Man kann das noch von der Bande aus ventilieren. (Nein, es geht nicht um Morddrohungen.) In der konservativen Welt lese ich über eine Studie „über die Volontäre von ARD, Deutscher Welle und Deutschlandradio“:
Und das Ergebnis, über das die Verbandszeitschrift „Journalist“ berichtete, hatte es in sich. „Wenn am Sonntag nur die Volontär*innen der ARD wählen würden“, schrieb das Blatt, „dann sähe das so aus“: Für die Grünen votieren 57,1 Prozent, für Die Linke 23,4 Prozent, für die SPD 11,7 Prozent. Dann folgen die Sonstigen mit 3,9 Prozent und – kaum noch messbar – die Union mit 2,6 Prozent und die FDP mit 1,3 Prozent. Wie sich nach der Veröffentlichung im „Journalist“ herausstellte, wussten die Befragten nicht, dass die Umfrage publiziert werden würde – was das Ergebnis noch glaubwürdiger macht. (Wobei die verschnarchte „Verbandszeitschrift“ das beweist: Das Blatt heiß jetzt journalistin und benutzt Gendersternchen, quod erat demonstrandum.)
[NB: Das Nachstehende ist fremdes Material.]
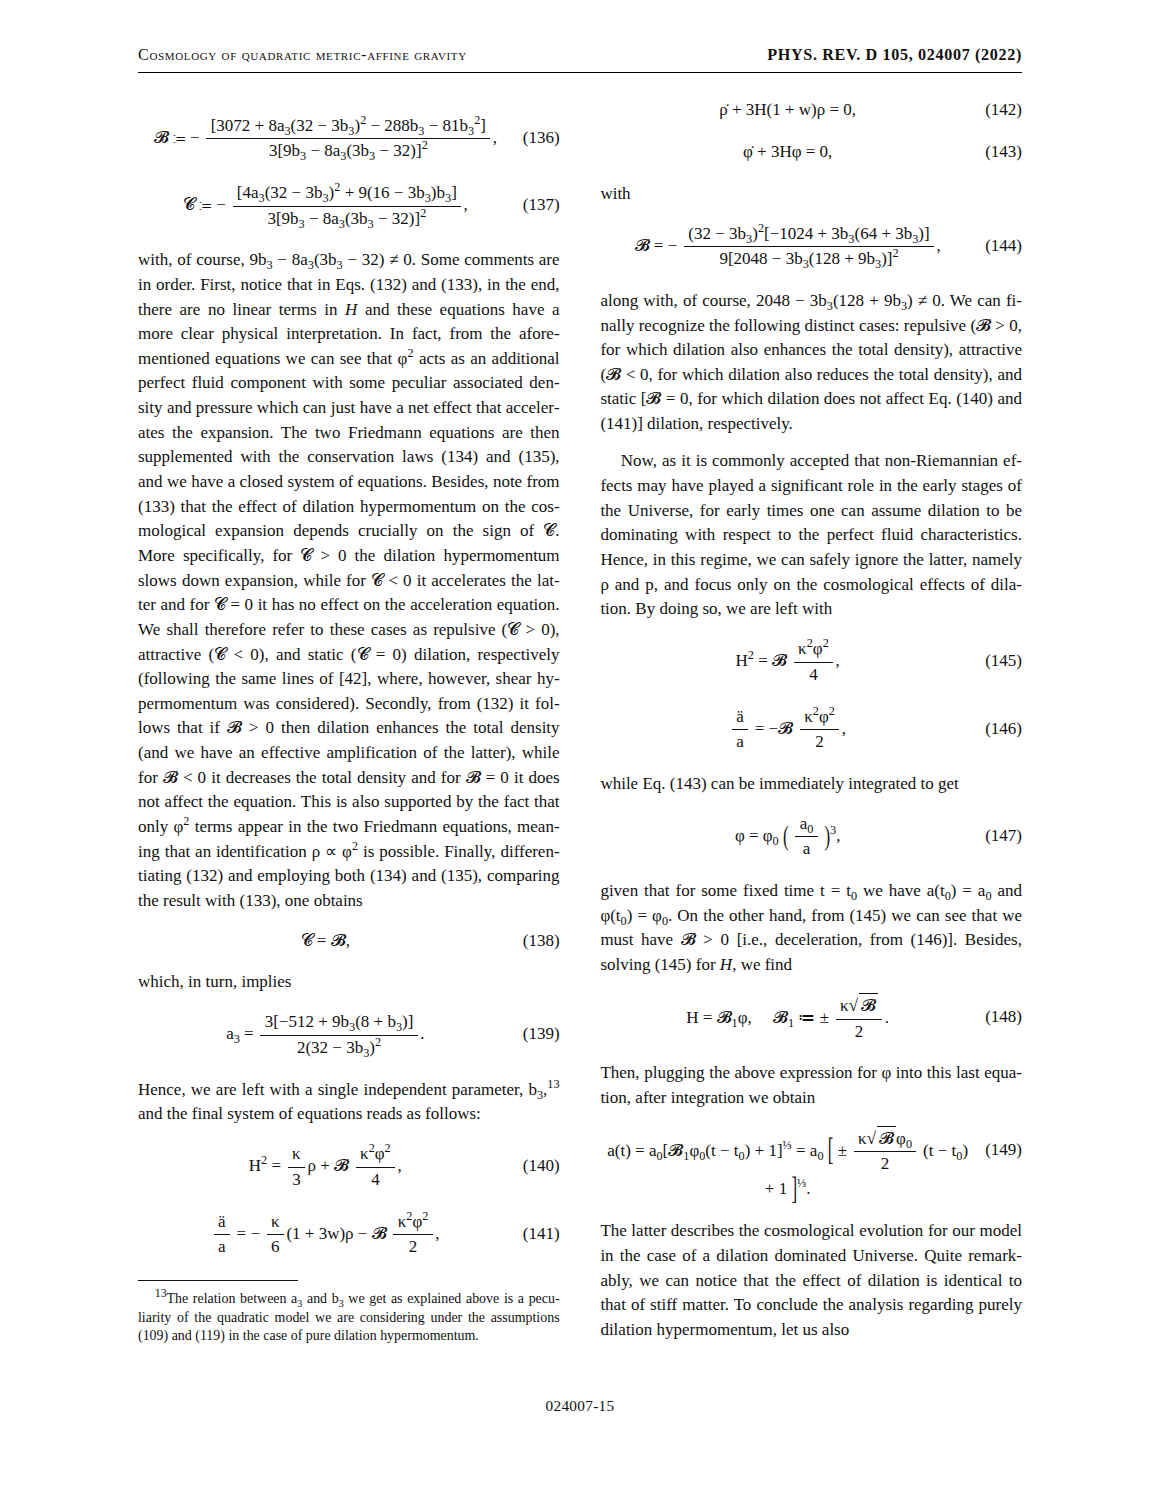Cosmology of quadratic metric-affine gravity PHYS. REV. D 105, 024007 (2022)
𝓑 ≔ − [3072 + 8a3(32 − 3b3)2 − 288b3 − 81b32] 3[9b3 − 8a3(3b3 − 32)]2 , (136)
𝓒 ≔ − [4a3(32 − 3b3)2 + 9(16 − 3b3)b3] 3[9b3 − 8a3(3b3 − 32)]2 , (137)
with, of course, 9b3 − 8a3(3b3 − 32) ≠ 0. Some comments are in order. First, notice that in Eqs. (132) and (133), in the end, there are no linear terms in H and these equations have a more clear physical interpretation. In fact, from the aforementioned equations we can see that φ2 acts as an additional perfect fluid component with some peculiar associated density and pressure which can just have a net effect that accelerates the expansion. The two Friedmann equations are then supplemented with the conservation laws (134) and (135), and we have a closed system of equations. Besides, note from (133) that the effect of dilation hypermomentum on the cosmological expansion depends crucially on the sign of 𝓒. More specifically, for 𝓒 > 0 the dilation hypermomentum slows down expansion, while for 𝓒 < 0 it accelerates the latter and for 𝓒 = 0 it has no effect on the acceleration equation. We shall therefore refer to these cases as repulsive (𝓒 > 0), attractive (𝓒 < 0), and static (𝓒 = 0) dilation, respectively (following the same lines of [42], where, however, shear hypermomentum was considered). Secondly, from (132) it follows that if 𝓑 > 0 then dilation enhances the total density (and we have an effective amplification of the latter), while for 𝓑 < 0 it decreases the total density and for 𝓑 = 0 it does not affect the equation. This is also supported by the fact that only φ2 terms appear in the two Friedmann equations, meaning that an identification ρ ∝ φ2 is possible. Finally, differentiating (132) and employing both (134) and (135), comparing the result with (133), one obtains
𝓒 = 𝓑, (138)
which, in turn, implies
a3 = 3[−512 + 9b3(8 + b3)] 2(32 − 3b3)2 . (139)
Hence, we are left with a single independent parameter, b3,13 and the final system of equations reads as follows:
H2 = κ 3ρ + 𝓑 κ2φ24, (140)
äa = − κ 6(1 + 3w)ρ − 𝓑 κ2φ22, (141)
13The relation between a3 and b3 we get as explained above is a peculiarity of the quadratic model we are considering under the assumptions (109) and (119) in the case of pure dilation hypermomentum.
ρ̇ + 3H(1 + w)ρ = 0, (142)
φ̇ + 3Hφ = 0, (143)
with
𝓑 = − (32 − 3b3)2[−1024 + 3b3(64 + 3b3)] 9[2048 − 3b3(128 + 9b3)]2 , (144)
along with, of course, 2048 − 3b3(128 + 9b3) ≠ 0. We can finally recognize the following distinct cases: repulsive (𝓑 > 0, for which dilation also enhances the total density), attractive (𝓑 < 0, for which dilation also reduces the total density), and static [𝓑 = 0, for which dilation does not affect Eq. (140) and (141)] dilation, respectively.
Now, as it is commonly accepted that non-Riemannian effects may have played a significant role in the early stages of the Universe, for early times one can assume dilation to be dominating with respect to the perfect fluid characteristics. Hence, in this regime, we can safely ignore the latter, namely ρ and p, and focus only on the cosmological effects of dilation. By doing so, we are left with
H2 = 𝓑 κ2φ24, (145)
äa = −𝓑 κ2φ22, (146)
while Eq. (143) can be immediately integrated to get
φ = φ0 ( a0 a )3, (147)
given that for some fixed time t = t0 we have a(t0) = a0 and φ(t0) = φ0. On the other hand, from (145) we can see that we must have 𝓑 > 0 [i.e., deceleration, from (146)]. Besides, solving (145) for H, we find
H = 𝓑1φ, 𝓑1 ≔ ± κ√𝓑 2 . (148)
Then, plugging the above expression for φ into this last equation, after integration we obtain
a(t) = a0[𝓑1φ0(t − t0) + 1]⅓ = a0 [ ± κ√𝓑φ0 2 (t − t0) + 1 ]⅓. (149)
The latter describes the cosmological evolution for our model in the case of a dilation dominated Universe. Quite remarkably, we can notice that the effect of dilation is identical to that of stiff matter. To conclude the analysis regarding purely dilation hypermomentum, let us also
024007-15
Jetzt stellen wir einen logischen Satz auf: 1) junge Journalisten sind mehrheitlich aus dem Gendersternchen-Milieu. 2) Journalisten vertreten mehrheitlich die Sicht der herrschenden Klasse und/oder der Mittelklasse, aus der sie selbst stammen. Was folgt dann 3) für den Journalismus?

Bernd Stegemann schreibt: Der linke Ausweg aus diesem Patt besteht bisher darin, alle Interessen als gleichberechtigt anzuerkennen. Was abstrakt sinnvoll klingt, erweist sich als politische Sackgasse. Denn erstens sind nicht alle Interessen gleichzeitig durchzusetzen, und zweitens werden sie von der Öffentlichkeit unterschiedlich unterstützt.

Nur wie bringt man das denjenigen, die gemeint sind, bei? Mir fällt da nichts zu ein.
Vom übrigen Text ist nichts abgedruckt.